Gold and silver have always been symbols of stability, wealth and security. But such unexpected and extreme price growth undermines that traditional perception. If their value is truly this high, how were they relatively stable for decades? Is technology, industry and new demand revealing their \'true price,\' or is someone inflating reality?
Suspicions are growing louder that stock market speculation lies behind this growth. Today, in over 90% of countries worldwide, citizens and investors have no real ability to physically possess gold and silver in significant quantities. Instead, they invest through digital platforms, certificates and \'paper\' gold - meaning a vast share of trading occurs virtually, without actual delivery of the metal.
This raises a serious dilemma: are prices dictated by real supply and demand, or by financial instruments that exist only on screens? In such a system, a small number of major players can significantly influence prices, creating a bubble with no direct link to the physical value of the metals.
History shows that the true value of precious metals has been recognized for thousands of years. But today\'s financial system is radically different - digitalized, centralized and susceptible to manipulation. Therefore, the 200% and 300% growth does not necessarily mean the world has finally \'discovered\' their value, but rather that we may be entering a new phase of global financial games.
The question remains open: is this the new reality - or just another bubble waiting to burst?
The enormous price oscillations over the past two months further confirm the suspicion that this is not stable, natural growth, but a market under heavy influence of speculative movements.

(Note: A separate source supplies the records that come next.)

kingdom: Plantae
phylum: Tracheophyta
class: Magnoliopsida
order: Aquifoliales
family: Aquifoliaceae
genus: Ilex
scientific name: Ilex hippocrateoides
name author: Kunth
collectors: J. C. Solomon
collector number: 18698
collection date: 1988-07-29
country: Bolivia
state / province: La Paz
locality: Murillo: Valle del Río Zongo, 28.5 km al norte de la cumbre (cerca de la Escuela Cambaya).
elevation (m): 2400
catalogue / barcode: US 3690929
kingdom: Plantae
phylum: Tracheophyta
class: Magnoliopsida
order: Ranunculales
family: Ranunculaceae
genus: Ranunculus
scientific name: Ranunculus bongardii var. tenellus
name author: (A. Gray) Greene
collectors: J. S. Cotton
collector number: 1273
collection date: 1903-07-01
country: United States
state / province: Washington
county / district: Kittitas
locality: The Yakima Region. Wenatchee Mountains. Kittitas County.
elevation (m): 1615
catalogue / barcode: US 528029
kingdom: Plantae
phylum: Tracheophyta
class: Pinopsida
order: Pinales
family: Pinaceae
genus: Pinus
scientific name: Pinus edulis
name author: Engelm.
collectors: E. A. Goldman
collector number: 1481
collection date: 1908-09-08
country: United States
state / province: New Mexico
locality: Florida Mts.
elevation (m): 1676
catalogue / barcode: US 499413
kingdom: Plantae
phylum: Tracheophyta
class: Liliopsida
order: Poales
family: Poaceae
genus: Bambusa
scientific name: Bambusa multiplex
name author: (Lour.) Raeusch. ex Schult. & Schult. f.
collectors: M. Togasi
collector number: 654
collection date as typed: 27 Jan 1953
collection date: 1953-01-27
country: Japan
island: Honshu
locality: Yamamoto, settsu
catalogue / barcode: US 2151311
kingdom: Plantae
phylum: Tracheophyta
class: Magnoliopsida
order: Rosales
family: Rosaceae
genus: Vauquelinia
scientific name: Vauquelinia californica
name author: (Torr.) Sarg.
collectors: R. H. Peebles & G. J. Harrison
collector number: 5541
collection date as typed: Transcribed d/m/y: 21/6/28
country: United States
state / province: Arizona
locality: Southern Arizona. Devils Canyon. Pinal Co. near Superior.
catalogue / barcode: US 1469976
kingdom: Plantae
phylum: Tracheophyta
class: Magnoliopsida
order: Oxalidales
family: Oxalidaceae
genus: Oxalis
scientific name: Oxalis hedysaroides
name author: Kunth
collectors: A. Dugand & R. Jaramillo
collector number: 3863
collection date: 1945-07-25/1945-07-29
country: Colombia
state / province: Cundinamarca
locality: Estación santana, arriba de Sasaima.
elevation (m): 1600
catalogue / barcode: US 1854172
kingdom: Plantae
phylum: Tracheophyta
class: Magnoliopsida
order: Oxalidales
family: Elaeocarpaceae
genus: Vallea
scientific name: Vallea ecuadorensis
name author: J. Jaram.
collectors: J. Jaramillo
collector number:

Instead of gradual, logical increases, there are sudden surges and drops that resemble stock market waves rather than real economic value.
Such instability is a clear signal that gold and silver prices are currently driven not exclusively by supply and demand for the physical metal, but by financial instruments, algorithms and major players who can shift the market\'s direction in very short periods.
For precisely this reason, instead of viewing this growth as the final discovery of \'true value,\' it increasingly appears that we are witnessing an unstable system where value is relative and easily subject to manipulation - a system that itself sends a warning that something is not right.